À faire:
1. Reproduisez tel quel le passage de l'entretien avec Ferhat Mehenni qui commence aux mots « Ils ont durci » et s'arrête après les mots « rien n’y fait. ».
2. D'après l'entretien avec Ferhat Mehenni, dans quelle proportion le boycott des législatives a-t-il été suivi en Kabylie ?

Extrait de page:

PRESSE (SIWEL) — Siwel reproduit l’entretien accordé par le président Ferhat Mehenni à l’hebdomadaire d’expression française L’Observateur du Maroc et repris par « Pouvoirs Afrique » un média partenaire du Wall Street Journal :
Suite aux élections législatives qui ont eu lieu en Algérie samedi dernier, Ferhat Mehenni, le Président du Mouvement pour l’autodétermination de la Kabylie (MAK) et du Gouvernement provisoire kabyle, analyse l’issue de ce scrutin, largement boycotté à travers le pays, et surtout la non participation de la Kabylie. Entretien réalisé par Hakim Arif
Lobservateur.info: Les élections législatives algériennes qui ont eu lieu samedi dernier ont confirmé la position de la Kabylie qui les a boycottées. Quelle a été l’ampleur de ce boycott ?
Ferhat Mehenni : Le boycott des législatives auquel nous avons appelé en Kabylie a été suivi à près de 100%, ce 12/06/2021. Même certains candidats n’ont pas voté.
Quelle a été l’attitude des autorités algériennes ?
Il y a eu deux postures des tenants du régime :
Dans une première phase, gagnés par la peur de leur désaveu par le peuple kabyle, à travers ces législatives, ils ont commencé par faire dans l’intimidation et la diabolisation du MAK. Ils ont multiplié fautes et erreurs de vision et de gestion. De cette façon, ils ont pris la décision saugrenue de classer le MAK comme organisation terroriste sur la base d’opérations ridicules, montées de toutes pièces par les services algériens en essayant en vain, de nous les attribuer (affaire Noureddine H).
Ils ont durci la loi électorale pour rendre passible de 20 ans de prison ferme tout auteur d’appel à boycotter les élections. Ils ont procédé à des arrestations par centaines de militants et instrumentalisé l’institution judiciaire contre les opposants… Ils ont encouragé une poussée raciste antikabyle dans les discours officiels des animateurs de la campagne électorale…. Bref, tout a été essayé pour faire voter la Kabylie, rien n’y fait.
Dans une seconde phase, constatant l’unité du peuple kabyle face à ces législatives, le président de façade du régime algérien, M. Tebboune, annonce contre toute attente, que « le taux de participation n’était pas important » à ses yeux et que l’essentiel est d’avoir des députés qui soient fondés à siéger au parlement. Il assume ainsi l’illégitimité de la future instance législative et l’illégalité des lois qu’elle va voter.

Données fournies:
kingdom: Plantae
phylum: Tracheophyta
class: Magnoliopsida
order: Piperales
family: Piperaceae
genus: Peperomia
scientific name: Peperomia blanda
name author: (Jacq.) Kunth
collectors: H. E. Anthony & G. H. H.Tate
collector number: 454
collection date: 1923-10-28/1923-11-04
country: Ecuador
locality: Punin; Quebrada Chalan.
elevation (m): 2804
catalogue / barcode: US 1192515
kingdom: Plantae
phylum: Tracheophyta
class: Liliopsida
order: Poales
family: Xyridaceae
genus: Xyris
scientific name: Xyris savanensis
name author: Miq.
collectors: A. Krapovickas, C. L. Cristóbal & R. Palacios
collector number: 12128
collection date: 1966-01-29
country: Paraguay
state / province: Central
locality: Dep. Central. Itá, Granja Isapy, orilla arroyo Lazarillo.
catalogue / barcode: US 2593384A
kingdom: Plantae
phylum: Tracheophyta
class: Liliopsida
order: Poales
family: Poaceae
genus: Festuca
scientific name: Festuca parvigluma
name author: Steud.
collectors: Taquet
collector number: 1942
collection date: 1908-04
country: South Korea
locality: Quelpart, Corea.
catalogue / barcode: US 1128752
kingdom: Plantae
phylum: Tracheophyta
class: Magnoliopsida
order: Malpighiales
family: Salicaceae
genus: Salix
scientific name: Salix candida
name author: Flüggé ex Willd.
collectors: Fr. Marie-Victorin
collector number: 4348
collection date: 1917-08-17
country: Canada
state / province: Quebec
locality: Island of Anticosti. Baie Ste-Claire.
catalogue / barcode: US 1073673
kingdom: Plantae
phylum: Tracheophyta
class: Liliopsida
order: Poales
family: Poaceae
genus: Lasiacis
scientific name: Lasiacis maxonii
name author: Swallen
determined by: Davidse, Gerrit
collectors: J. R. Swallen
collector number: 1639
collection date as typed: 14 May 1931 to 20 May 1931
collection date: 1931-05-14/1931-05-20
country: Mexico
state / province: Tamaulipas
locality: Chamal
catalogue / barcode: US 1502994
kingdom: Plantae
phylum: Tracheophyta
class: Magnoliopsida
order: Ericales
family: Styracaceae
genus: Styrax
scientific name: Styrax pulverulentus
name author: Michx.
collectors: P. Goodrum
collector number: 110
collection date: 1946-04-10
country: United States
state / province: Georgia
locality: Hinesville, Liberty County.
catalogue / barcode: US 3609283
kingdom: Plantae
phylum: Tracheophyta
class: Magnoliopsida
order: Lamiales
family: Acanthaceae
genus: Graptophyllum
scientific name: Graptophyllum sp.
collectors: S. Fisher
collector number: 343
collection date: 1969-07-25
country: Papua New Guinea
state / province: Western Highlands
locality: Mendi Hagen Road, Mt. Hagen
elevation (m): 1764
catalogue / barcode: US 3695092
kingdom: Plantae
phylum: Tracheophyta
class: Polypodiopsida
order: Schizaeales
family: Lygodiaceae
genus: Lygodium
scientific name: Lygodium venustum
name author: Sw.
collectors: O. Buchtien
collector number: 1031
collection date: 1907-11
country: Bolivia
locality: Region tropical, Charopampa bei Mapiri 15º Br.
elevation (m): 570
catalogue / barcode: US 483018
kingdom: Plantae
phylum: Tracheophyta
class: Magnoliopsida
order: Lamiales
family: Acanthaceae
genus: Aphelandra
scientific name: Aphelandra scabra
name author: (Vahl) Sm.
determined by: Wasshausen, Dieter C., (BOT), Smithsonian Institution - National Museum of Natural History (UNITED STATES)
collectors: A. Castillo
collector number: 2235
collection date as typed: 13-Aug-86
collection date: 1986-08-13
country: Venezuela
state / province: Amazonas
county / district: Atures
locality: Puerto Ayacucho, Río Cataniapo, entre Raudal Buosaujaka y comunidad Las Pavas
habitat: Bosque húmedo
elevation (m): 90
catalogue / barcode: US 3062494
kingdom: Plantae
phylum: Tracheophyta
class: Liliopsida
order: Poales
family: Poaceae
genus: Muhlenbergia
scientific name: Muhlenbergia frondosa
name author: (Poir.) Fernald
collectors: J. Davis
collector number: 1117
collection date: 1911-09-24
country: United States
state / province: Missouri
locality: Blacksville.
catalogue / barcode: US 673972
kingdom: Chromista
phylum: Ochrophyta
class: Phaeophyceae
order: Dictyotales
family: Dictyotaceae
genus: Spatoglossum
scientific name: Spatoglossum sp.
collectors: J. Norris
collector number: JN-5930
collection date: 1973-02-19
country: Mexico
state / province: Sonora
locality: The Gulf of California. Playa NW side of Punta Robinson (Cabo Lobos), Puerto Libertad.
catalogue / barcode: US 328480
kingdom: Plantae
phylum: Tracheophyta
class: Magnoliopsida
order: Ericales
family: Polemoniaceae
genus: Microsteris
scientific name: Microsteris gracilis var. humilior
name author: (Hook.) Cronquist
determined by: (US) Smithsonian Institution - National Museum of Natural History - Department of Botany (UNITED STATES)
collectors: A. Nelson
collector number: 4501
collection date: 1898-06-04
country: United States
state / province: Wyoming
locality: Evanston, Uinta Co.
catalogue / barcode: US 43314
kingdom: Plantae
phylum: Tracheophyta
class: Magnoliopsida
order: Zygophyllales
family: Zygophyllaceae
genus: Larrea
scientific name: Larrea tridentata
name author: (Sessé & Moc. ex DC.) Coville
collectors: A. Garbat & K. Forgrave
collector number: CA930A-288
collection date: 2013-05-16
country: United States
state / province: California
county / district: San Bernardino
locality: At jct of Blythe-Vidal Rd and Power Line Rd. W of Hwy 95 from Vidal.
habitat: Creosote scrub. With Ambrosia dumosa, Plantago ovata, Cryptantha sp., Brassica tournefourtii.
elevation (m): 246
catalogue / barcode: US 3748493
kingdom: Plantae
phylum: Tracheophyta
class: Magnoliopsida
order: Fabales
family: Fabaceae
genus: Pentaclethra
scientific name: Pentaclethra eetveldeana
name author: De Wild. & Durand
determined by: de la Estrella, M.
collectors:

Résultats obtenus:
1.
Ils ont durci la loi électorale pour rendre passible de 20 ans de prison ferme tout auteur d’appel à boycotter les élections. Ils ont procédé à des arrestations par centaines de militants et instrumentalisé l’institution judiciaire contre les opposants… Ils ont encouragé une poussée raciste antikabyle dans les discours officiels des animateurs de la campagne électorale…. Bref, tout a été essayé pour faire voter la Kabylie, rien n’y fait.

2. À près de 100 %.